Up here in the Lake District we have been experiencing one Atlantic front after another. Some days are warm, windy and wet others are just cold and wet. The number of dry days can be counted on one hand. We are on the edge of a pulsating jet stream that refuses to leave us alone up here in the northwest. Is it because oceans are warming and there is more moisture in the atmosphere as climate scientists are telling us or is it just natural variation? With the climate talks in Paris starting today extremes of weather are taking on new meaning in the public discourse on the UK’s favourite topic of conversation.

It has meant that to put the gardens to bed for the winter we have to use boards or work from paths so as not to destroy the delicate soil structure. When it gets too much we retreat into the greenhouse to pot up young plants for our plant table next year. And whatever the weather it is the time of year to be putting firewood under cover for next winter.

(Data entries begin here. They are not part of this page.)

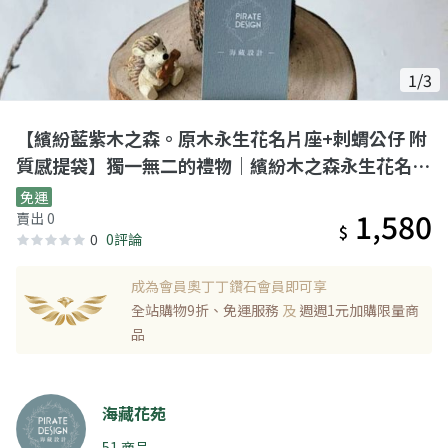
1/3
【繽紛藍紫木之森。原木永生花名片座+刺蝟公仔 附
質感提袋】獨一無二的禮物｜繽紛木之森永生花名片
座
免運
1,580
賣出 0
$
0
0評論
成為會員奧丁丁鑽石會員即可享
全站購物9折、免運服務
及
週週1元加購限量商
品
海藏花苑
51 商品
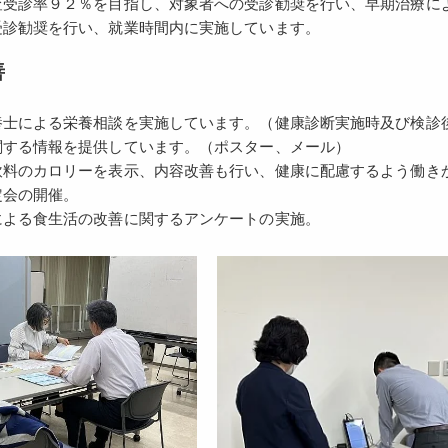
査受診率９２％を目指し、対象者への受診勧奨を行い、早期治療に
受診勧奨を行い、就業時間内に実施しています。
善
養士による栄養相談を実施しています。（健康診断実施時及び検診
関する情報を提供しています。（ポスター、メール）
飲料のカロリーを表示、内容改善も行い、健康に配慮するよう働き
定会の開催。
による食生活の改善に関するアンケートの実施。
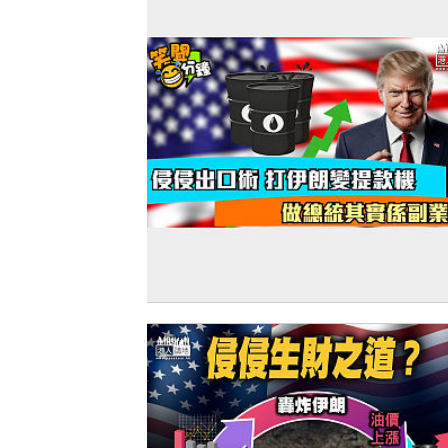
【短片】【笑聞一分錢】侵侵出口術 打
變提款機 做總統其實係副業？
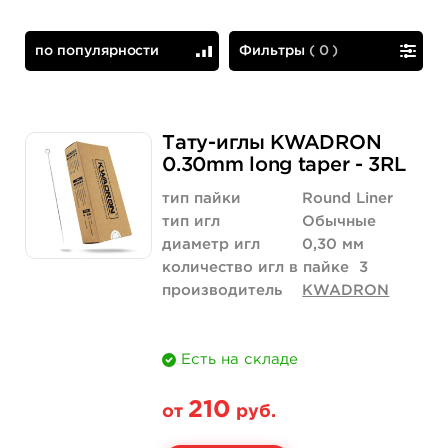
по популярности
Фильтры
(
0
)
по популярности
сначала дешевые
Тату-иглы KWADRON
0.30mm long taper - 3RL
тип пайки
Round Liner
тип игл
Обычные
диаметр игл
0,30 мм
количество игл в пайке
3
производитель
KWADRON
Есть на складе
210
от
руб.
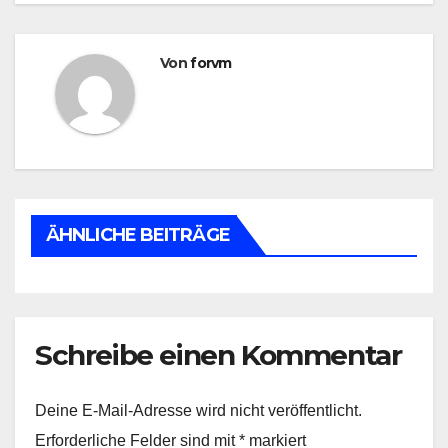
Von
forvm
ÄHNLICHE BEITRÄGE
Schreibe einen Kommentar
Deine E-Mail-Adresse wird nicht veröffentlicht.
Erforderliche Felder sind mit
*
markiert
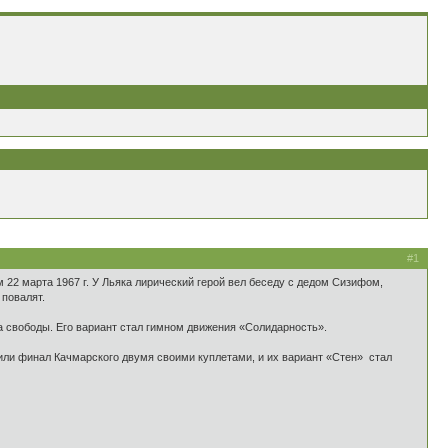
#1
 22 марта 1967 г. У Льяка лирический герой вел беседу с дедом Сизифом,
 повалят.
а свободы. Его вариант стал гимном движения «Солидарность».
нили финал Качмарского двумя своими куплетами, и их вариант «Стен» стал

As Robert Frost the American poet said the wood cutter is ‘heated thrice’ if you count bucking up the fallen tree, splitting and stacking the logs and finally being warmed by the wood’s radiant heat. We have eight wood stoves and two open fireplaces to feed with dry firewood here in the Yewfield community so an efficient and well planned system is required to supply the ten or more cubic metres of wood at a moisture content of less than 25%. One of life’s deeper pleasures is having prepared a well stacked woodpile for the coming year. It is what Lars Mytting would call ‘practical aesthetics’. A self confessed firewood nerd, he has written a gorgeous book called Norwegian Wood extolling firewood’s aesthetic and utilitarian pleasures from a Scandinavian perspective. It is the ideal Christmas gift for you firewood nerds out there.